PESHAWAR -- Khyber Pakhtunkhwa (KP) authorities recently approved a plan to install a state-of-the-art vehicle tracking and monitoring system. They are awaiting clearance from government lawyers before moving ahead.
They intend to fight theft and terrorism by doing so.
"In the preliminary stage, the ... system will be installed in Peshawar as a pilot project," Syed Qasim Ali Shah, naib nazim (deputy mayor) of the city, told Pakistan Forward. "It will be replicated in other KP cities."
No firm dates are available yet, but authorities will act as soon as they receive the expected legal permission.
"All vehicles -- including cars, motorbikes, three-wheelers and buses -- will be brought under a round-the-clock monitoring system," he told Pakistan Forward.
Workers will install terminals throughout the city to read an electronic tag affixed to every vehicle, he said.
The Peshawar District government intends to implement the plan with the KP Traffic Police and KP Excise and Taxation Department.
Motivated by fight against terrorism
"The system will help to completely terminate the use of motorcycles in targeted killings and incidents of terrorism," Qasim said, referring to the common practice of drive-by shootings.
KP authorities envisioned the system after terrorists killed more than 140 children and teachers at Army Public School in Peshawar, he said.
KP officials approved the plan during a June 3 meeting that Qasim chaired.
"We were in constant discussion ... on how to prevent the recurrence of such a gruesome incident," he said. "During conversations a private firm, ENTORI Database System Designer, floated the idea."
The project is a public-private partnership and the company will bear the cost of implementing the project, he said.
ENTORI plans to recoup its costs by charging an annual fee to motorists, he added.
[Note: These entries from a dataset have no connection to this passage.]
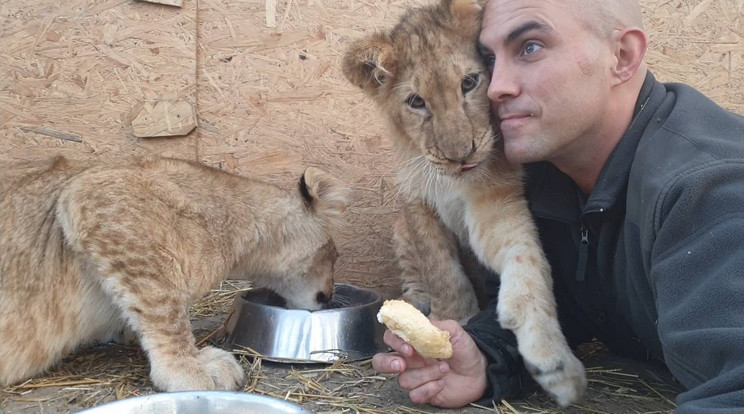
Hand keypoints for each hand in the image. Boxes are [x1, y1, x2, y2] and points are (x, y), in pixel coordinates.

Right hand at [371, 320, 487, 407]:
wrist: (480, 371)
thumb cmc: (464, 349)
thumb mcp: (453, 331)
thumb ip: (435, 326)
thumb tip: (419, 326)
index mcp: (413, 343)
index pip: (390, 338)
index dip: (394, 342)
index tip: (409, 348)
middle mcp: (410, 360)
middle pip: (380, 362)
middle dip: (387, 363)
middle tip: (403, 365)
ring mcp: (416, 377)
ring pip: (404, 380)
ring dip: (426, 375)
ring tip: (445, 369)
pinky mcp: (423, 393)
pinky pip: (414, 395)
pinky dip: (429, 390)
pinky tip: (442, 384)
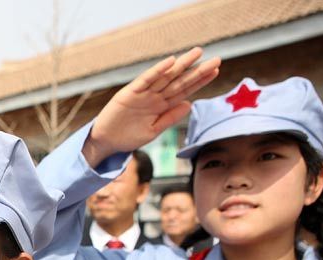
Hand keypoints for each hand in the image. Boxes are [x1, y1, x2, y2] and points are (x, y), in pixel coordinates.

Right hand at [83, 48, 220, 165]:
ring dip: (181, 65)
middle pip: (179, 81)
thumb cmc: (128, 137)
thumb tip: (189, 103)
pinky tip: (170, 62)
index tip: (215, 71)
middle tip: (216, 59)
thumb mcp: (153, 131)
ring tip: (198, 53)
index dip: (200, 81)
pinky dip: (157, 71)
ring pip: (166, 77)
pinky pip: (146, 80)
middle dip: (197, 70)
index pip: (184, 90)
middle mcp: (155, 96)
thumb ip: (170, 117)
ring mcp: (143, 93)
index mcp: (161, 106)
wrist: (106, 142)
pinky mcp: (130, 93)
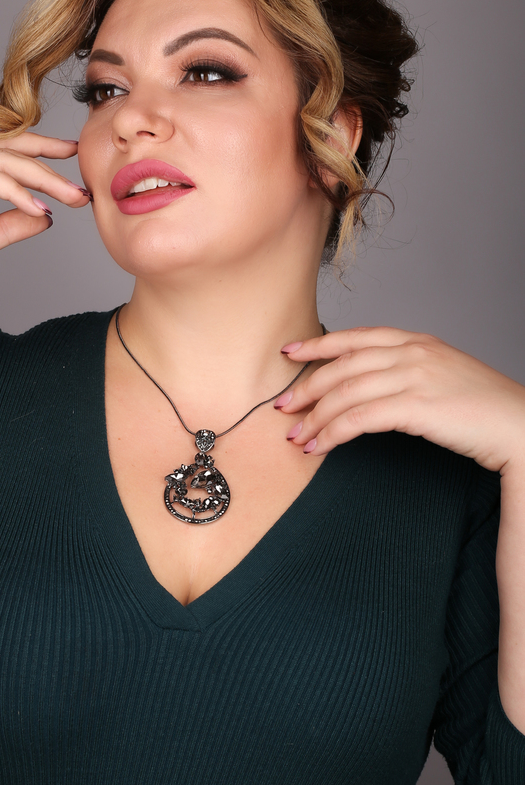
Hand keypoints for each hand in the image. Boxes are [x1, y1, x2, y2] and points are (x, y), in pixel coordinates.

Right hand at [0, 133, 89, 305]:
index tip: (72, 165)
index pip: (5, 157)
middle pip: (8, 151)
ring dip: (39, 178)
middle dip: (49, 161)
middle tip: (82, 175)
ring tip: (69, 196)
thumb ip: (4, 228)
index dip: (40, 157)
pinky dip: (11, 190)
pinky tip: (35, 205)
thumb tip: (42, 216)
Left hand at [275, 326, 524, 473]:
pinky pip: (359, 419)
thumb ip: (407, 370)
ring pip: (345, 393)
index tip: (290, 353)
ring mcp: (413, 376)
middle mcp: (411, 352)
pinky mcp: (415, 406)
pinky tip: (320, 447)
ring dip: (314, 418)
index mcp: (416, 341)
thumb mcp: (442, 374)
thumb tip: (368, 386)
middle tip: (282, 407)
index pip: (354, 337)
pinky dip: (333, 434)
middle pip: (342, 366)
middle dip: (306, 388)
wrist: (518, 426)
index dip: (317, 345)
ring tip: (296, 437)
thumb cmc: (481, 407)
The district government has asked its legal section to review the plan, Qasim said.
If the legal department gives its approval, workers will install the system in Peshawar, Qasim said.
All vehicle owners required to register
The Peshawar-based firm will install 122 terminals in Peshawar to monitor vehicle movements, Asim Hayat, a consultant at ENTORI, told Pakistan Forward.
Authorities will ask all Peshawar vehicle owners to register with the system by calling the ENTORI helpline, he said.
Should the plan take effect, Peshawar motorists will have to affix a tag to their vehicles.
Once the motorists install the tags, monitoring of vehicles will begin.
The tags will make it easy to find a stolen car or motorcycle throughout the city, Asim said.
"It will take about 120 days to install the system in Peshawar," he said.
Asim expressed hope that Peshawar District's legal department would give the green light by late July or early August.
Ensuring security for citizens
The entire Peshawar project will cost about Rs. 100m to 120m (US $1m to $1.2m), Ali Haider, an official from Town III-Peshawar District, told Pakistan Forward. He was one of the participants at the June 3 meeting where officials preliminarily approved the plan.
"This is an ... almost cost-free system ensuring full security for citizens," he told Pakistan Forward.
To recover its costs, ENTORI will charge motorists Rs. 200 (US $2) per vehicle per year, he said.
The project will create about 1,500 jobs for youth, he added.
"It's the first time in Pakistan that a whole city will be brought under a 24-hour monitoring system," he said.
Project planners intend to give traffic police and other officers special tablet computers for checking vehicles' details on the spot.
Also, according to the plan, untagged cars entering Peshawar will undergo thorough scrutiny at check-points around Peshawar.
Observers are pleased
Knowledgeable observers welcome the likely new plan.
"Such initiatives are timely," Peshawar journalist and security analyst Shamim Shahid told Pakistan Forward. "It is important to have a modern security system to protect the public."
To counter terrorists' misuse of high tech, society and security forces need to deploy modern systems of their own, he said. Shamim expressed optimism about the planned system's ability to reduce the use of vehicles for crimes.